Social distancing and stay-at-home measures forced healthcare providers to rapidly adopt telehealth and virtual care models, bringing new opportunities and challenges.

Telemedicine is likely to persist well beyond the pandemic and become a permanent and increasingly prominent feature of healthcare into 2022 and beyond.

Looking to 2022, healthcare providers must continue to strengthen and formalize training to design and implement best practices for telehealth. CEOs should be prepared to capitalize on the telehealth boom, but also beware that current state and federal regulations are likely to be amended several times. Staying on top of these changing requirements will be a key to successfully leveraging telehealth.


The pandemic combined with the increasing reliance on technology contributed to an explosion of cyberthreats that threaten hospitals’ bottom lines. This is expected to continue in 2022 and hospitals must develop ways to protect the patient information, scans, results, software, platforms, and trusted email addresses that are increasingly transmitted online.
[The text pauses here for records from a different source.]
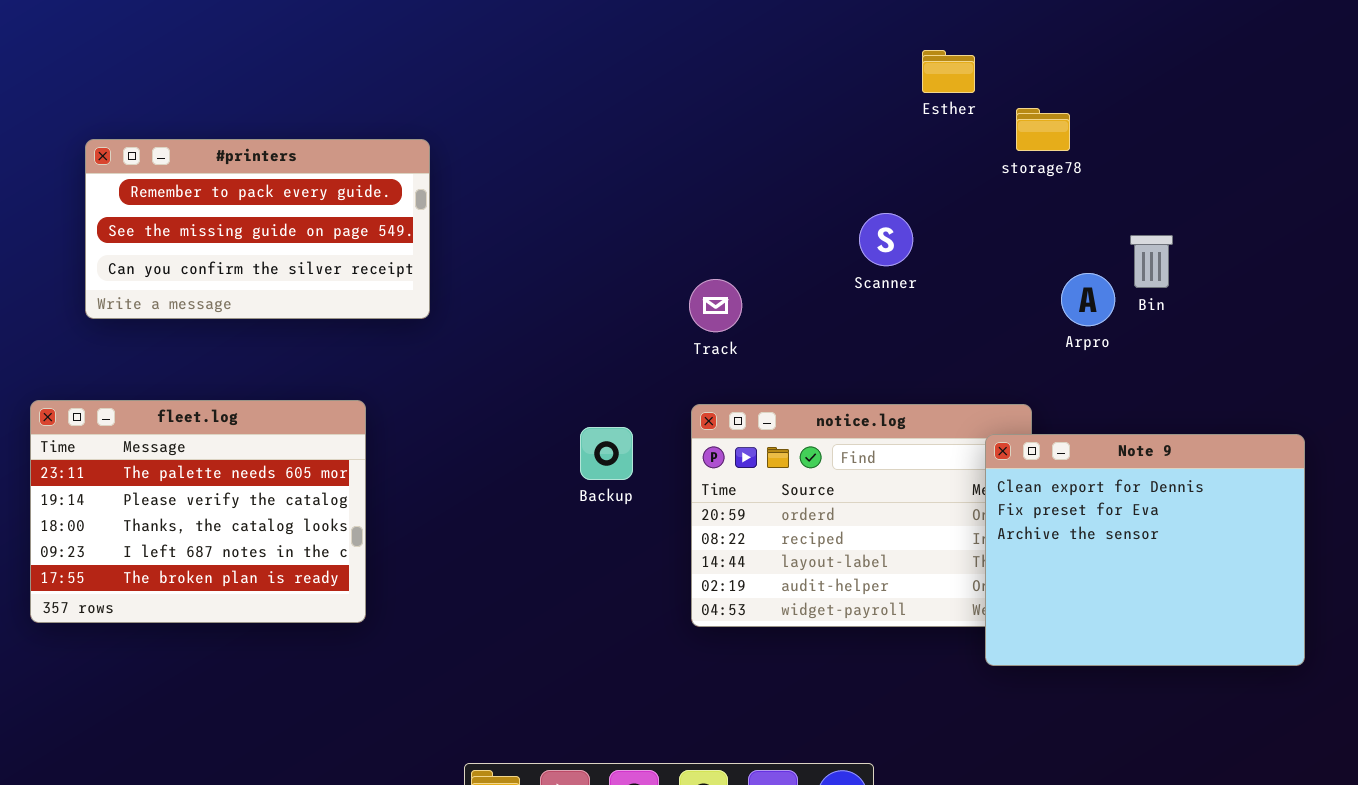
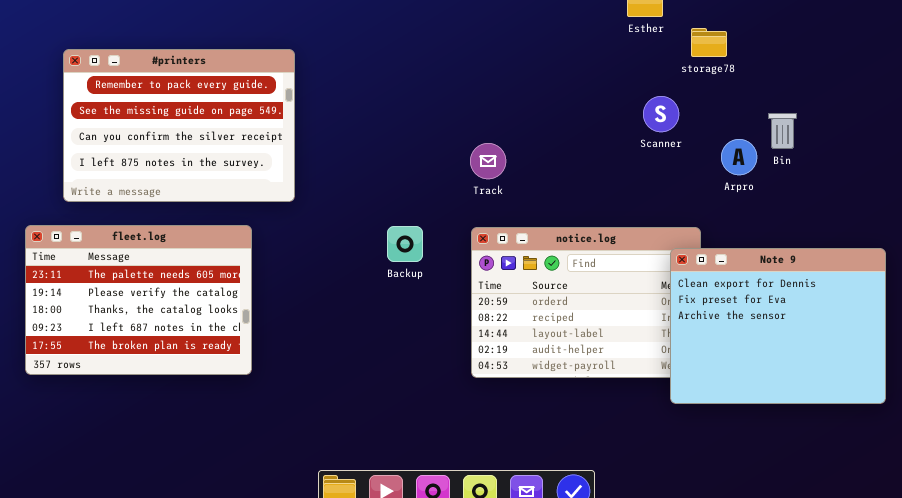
#printers: [85,139,430,319] -> [63,49,295,202], resized
Scanner: [859,213,913,266] -> [643,96,679,132], moved
Backup: [580,427,633,480] -> [387,226,423,262], moved

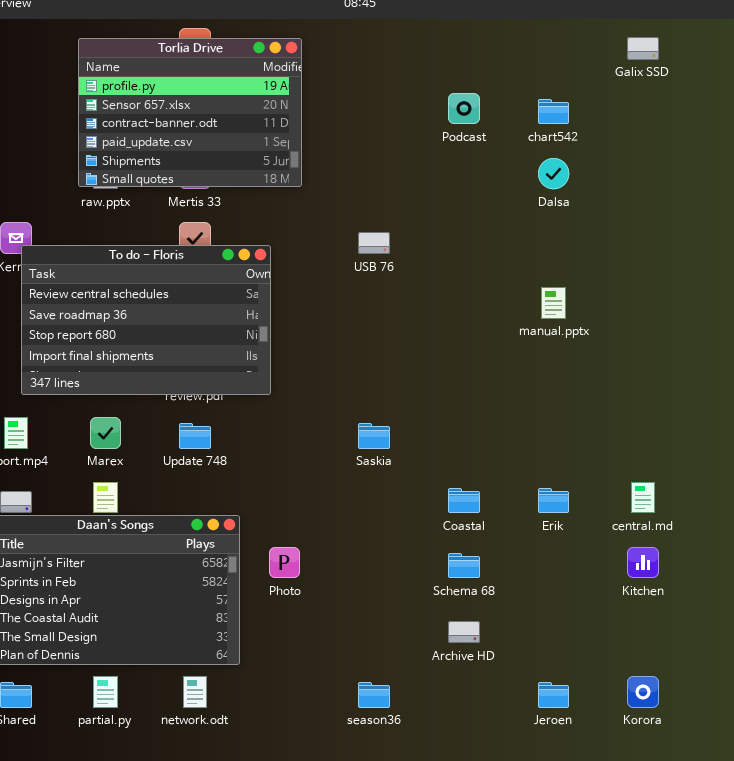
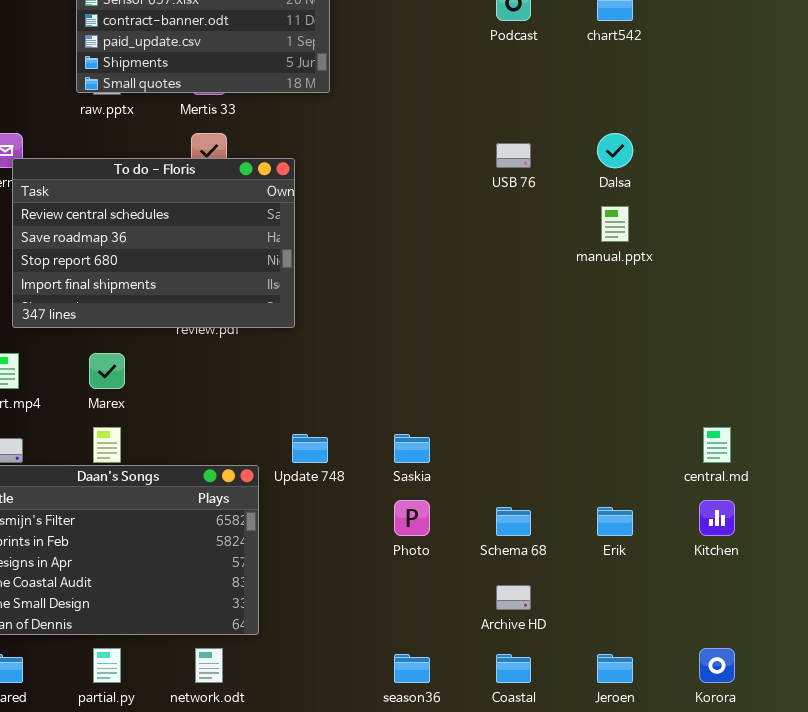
Dalsa: [538,158,569,189] -> [597,133,633,168], moved
USB 76: [358,232,390,254] -> [496,143,531,168], moved
Update 748: [179,423,211,449] -> [292,434,328,463], moved
Saskia: [358,423,390,449] -> [394,434,430,463], moved
Coastal: [448,488,480,513] -> [496,654,531,683], moved
Erik: [538,488,569,513] -> [597,507,633,536], moved
Photo: [269,547,300,578] -> [394,500,430,536], moved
Systematic development is needed to protect systems and data to make them less vulnerable to attacks. Healthcare providers will also continue to increasingly rely on soft data enabled by rapidly improving technology. Data on patients can be stored in a database online and offline to reduce the risk it is compromised.

Rebuilding patient trust

Misinformation about COVID-19 carried on social media worked its way into hospitals. In 2022, hospitals will need to increase access to trustworthy, evidence-based content for providers and patients

Promoting content that reflects patients’ individual experiences and helps clinicians provide clear, accurate, consistent, and useful information will be critical to cut through the misinformation and rebuild trust with patients. This critical strategic component will need more attention in 2022.

A healthier, more equitable 2022

Tackling these challenges in 2022 will help build a stronger hospital system. A system where patients and healthcare workers benefit from technology that enables flexible work schedules and locations, more equitable access to healthcare, collaboration and training, equitable access to evidence-based information, and a shared understanding of how innovation, collaboration and automation can improve healthcare.

Prioritization will also be more important than ever in 2022. Given all the challenges hospitals will face in 2022, leaders must prioritize to ensure they make the greatest impact with limited resources.